Embedded finance is changing how companies think about payments. It is no longer just an extra feature, but a practical way for platforms to solve operational challenges by integrating services such as offering business accounts, payouts, and financing directly into the software businesses already use every day.

Payments only become strategic when they’re integrated into the core of the business. Fragmented systems or isolated teams limit the value of the data.” — Thom Ruiter

Automation, AI & adaptive risk management

Beyond growth, businesses are also looking to automate and optimize risk management. Many parts of the payment lifecycle — from authorization to reconciliation — can now be handled automatically. This reduces manual work for finance teams and helps companies scale without significantly increasing operational complexity. 

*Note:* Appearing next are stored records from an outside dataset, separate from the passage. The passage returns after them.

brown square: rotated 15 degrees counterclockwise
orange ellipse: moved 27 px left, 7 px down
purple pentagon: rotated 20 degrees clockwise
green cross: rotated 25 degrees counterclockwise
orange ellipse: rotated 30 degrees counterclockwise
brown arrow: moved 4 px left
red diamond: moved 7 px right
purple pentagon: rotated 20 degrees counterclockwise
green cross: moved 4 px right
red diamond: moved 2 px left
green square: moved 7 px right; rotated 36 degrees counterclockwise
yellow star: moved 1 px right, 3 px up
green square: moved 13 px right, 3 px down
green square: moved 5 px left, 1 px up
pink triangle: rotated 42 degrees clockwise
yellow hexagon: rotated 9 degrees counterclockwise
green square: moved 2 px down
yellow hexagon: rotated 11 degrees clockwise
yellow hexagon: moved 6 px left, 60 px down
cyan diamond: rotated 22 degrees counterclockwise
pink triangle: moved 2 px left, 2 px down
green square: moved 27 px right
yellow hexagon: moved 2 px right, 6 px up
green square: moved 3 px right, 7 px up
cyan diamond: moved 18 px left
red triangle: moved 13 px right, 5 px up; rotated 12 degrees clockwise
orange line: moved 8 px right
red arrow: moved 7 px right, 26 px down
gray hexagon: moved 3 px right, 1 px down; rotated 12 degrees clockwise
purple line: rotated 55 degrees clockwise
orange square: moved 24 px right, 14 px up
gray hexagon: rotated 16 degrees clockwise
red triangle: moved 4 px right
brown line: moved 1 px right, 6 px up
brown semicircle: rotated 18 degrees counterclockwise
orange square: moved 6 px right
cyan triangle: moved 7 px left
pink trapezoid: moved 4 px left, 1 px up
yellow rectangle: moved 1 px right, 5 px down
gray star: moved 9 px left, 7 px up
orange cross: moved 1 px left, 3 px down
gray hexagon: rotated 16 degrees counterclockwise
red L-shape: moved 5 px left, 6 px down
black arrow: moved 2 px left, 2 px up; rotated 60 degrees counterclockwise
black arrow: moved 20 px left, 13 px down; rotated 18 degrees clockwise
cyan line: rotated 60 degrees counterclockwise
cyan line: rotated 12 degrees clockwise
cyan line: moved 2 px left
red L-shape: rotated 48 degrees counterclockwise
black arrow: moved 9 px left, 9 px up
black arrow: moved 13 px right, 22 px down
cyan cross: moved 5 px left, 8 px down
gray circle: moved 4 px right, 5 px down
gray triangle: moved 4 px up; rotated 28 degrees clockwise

At the same time, automation can improve the quality and consistency of the customer experience. AI is taking this a step further. Adaptive models analyze transaction patterns and emerging fraud tactics, helping businesses to balance risk and customer experience in real time. The goal is not only to block suspicious transactions, but also to approve legitimate customers while identifying risks earlier in the flow. In practice, this results in fewer chargebacks, higher approval rates, and a smoother checkout experience.

Certain sectors — such as platforms, marketplaces, SaaS providers, and omnichannel retailers — are seeing the biggest impact. In these environments, connecting online and in-person payments, loyalty programs, and payouts in a single system allows businesses to design experiences in ways that were previously difficult or impossible. At the same time, these principles apply more broadly: any company moving toward a digital or hybrid model can use payment data to improve trust, personalization, and convenience.

Ruiter shares one key lesson: payments only become strategic when they’re integrated into the core of the business. Fragmented systems or isolated teams limit the value of the data. Growth, risk, and customer experience need to be managed together. The most successful businesses design payment and risk strategies holistically, using data to continuously balance these trade-offs in real time.

The future of payments

Looking ahead, payments are likely to become more invisible while playing a more central role in digital business. As commerce moves to new interaction models — voice, in-app, or AI-driven transactions — the act of paying may fade from view, while the intelligence behind it grows in importance. Identity, intent, and trust will matter more than the payment method itself.

As payments evolve from a transaction end state into a source of intelligence, financial services are also moving closer to where transactions happen. More platforms are embedding capabilities such as accounts, cards, capital, and payouts directly into the software they provide. This allows end-to-end financial operations to take place within the same environment where businesses manage customers, orders, and payments, rather than across separate external systems.

For companies starting to explore payments as intelligence, a key first step is to reduce fragmentation across those systems. Unifying payment flows, data, and decision-making creates a foundation for payments to inform business decisions. For this to work, collaboration across product, finance, and engineering teams becomes essential, as payments influence customer experience, revenue, and operations. Once this foundation is in place, companies can shift from simply processing transactions to actively optimizing outcomes.

As Ruiter notes, the biggest shift isn’t about speed or scale — it’s about role. Payments are moving from a transaction end state to a central layer connecting customer interactions, financial flows, and business decisions. Companies that build systems with this in mind, and embed financial capabilities into their products, will be best positioned to capture value in the next generation of business.